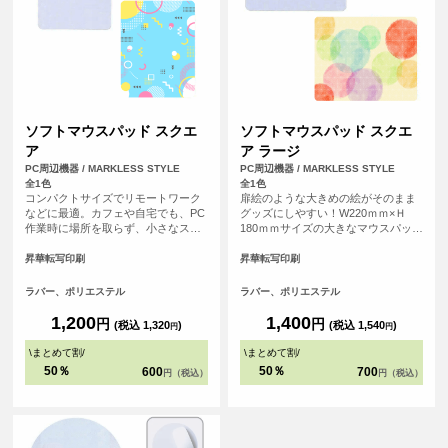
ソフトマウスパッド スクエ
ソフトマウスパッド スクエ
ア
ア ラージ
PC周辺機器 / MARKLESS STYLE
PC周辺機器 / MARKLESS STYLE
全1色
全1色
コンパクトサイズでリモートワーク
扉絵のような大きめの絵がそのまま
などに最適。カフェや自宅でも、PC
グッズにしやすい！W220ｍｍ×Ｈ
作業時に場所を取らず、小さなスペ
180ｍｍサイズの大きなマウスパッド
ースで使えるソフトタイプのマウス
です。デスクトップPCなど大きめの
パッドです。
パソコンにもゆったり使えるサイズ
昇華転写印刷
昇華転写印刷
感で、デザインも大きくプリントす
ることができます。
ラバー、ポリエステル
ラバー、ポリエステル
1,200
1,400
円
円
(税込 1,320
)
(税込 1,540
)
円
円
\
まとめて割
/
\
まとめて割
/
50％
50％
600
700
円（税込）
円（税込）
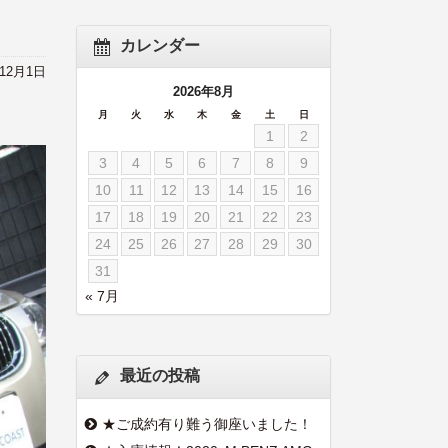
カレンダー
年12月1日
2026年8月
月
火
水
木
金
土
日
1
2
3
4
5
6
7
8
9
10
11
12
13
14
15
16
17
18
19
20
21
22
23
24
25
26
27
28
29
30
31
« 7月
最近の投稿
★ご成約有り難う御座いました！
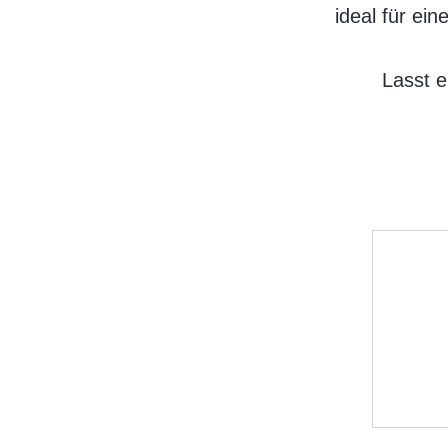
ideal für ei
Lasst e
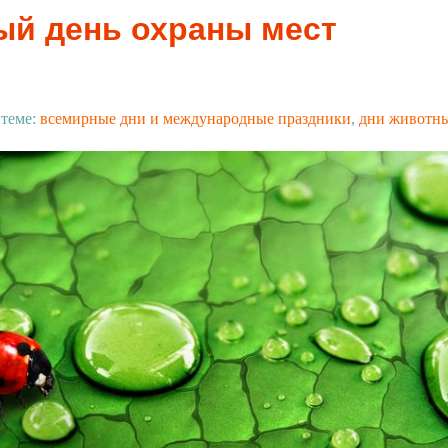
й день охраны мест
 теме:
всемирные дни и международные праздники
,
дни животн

==========

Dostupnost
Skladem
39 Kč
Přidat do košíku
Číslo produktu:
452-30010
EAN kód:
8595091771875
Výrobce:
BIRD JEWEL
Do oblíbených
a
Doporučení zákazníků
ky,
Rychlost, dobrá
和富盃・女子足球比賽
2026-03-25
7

==========

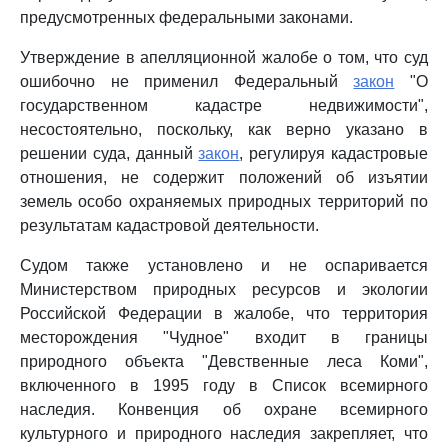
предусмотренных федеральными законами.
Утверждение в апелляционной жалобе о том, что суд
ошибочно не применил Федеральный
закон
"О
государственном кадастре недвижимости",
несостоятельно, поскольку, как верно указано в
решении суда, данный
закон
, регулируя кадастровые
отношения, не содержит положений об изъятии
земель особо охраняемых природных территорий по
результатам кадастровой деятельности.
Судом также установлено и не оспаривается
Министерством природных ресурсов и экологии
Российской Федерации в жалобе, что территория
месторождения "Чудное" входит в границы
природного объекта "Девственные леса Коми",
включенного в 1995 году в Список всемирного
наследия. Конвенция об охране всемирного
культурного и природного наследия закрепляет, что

==========

> Exercise requirements
Pull out every line in the records that contains the string "всемирного". Match it case-sensitively.

> Task response
включенного в 1995 году в Список всемирного
наследия. Конвенция об охране всемирного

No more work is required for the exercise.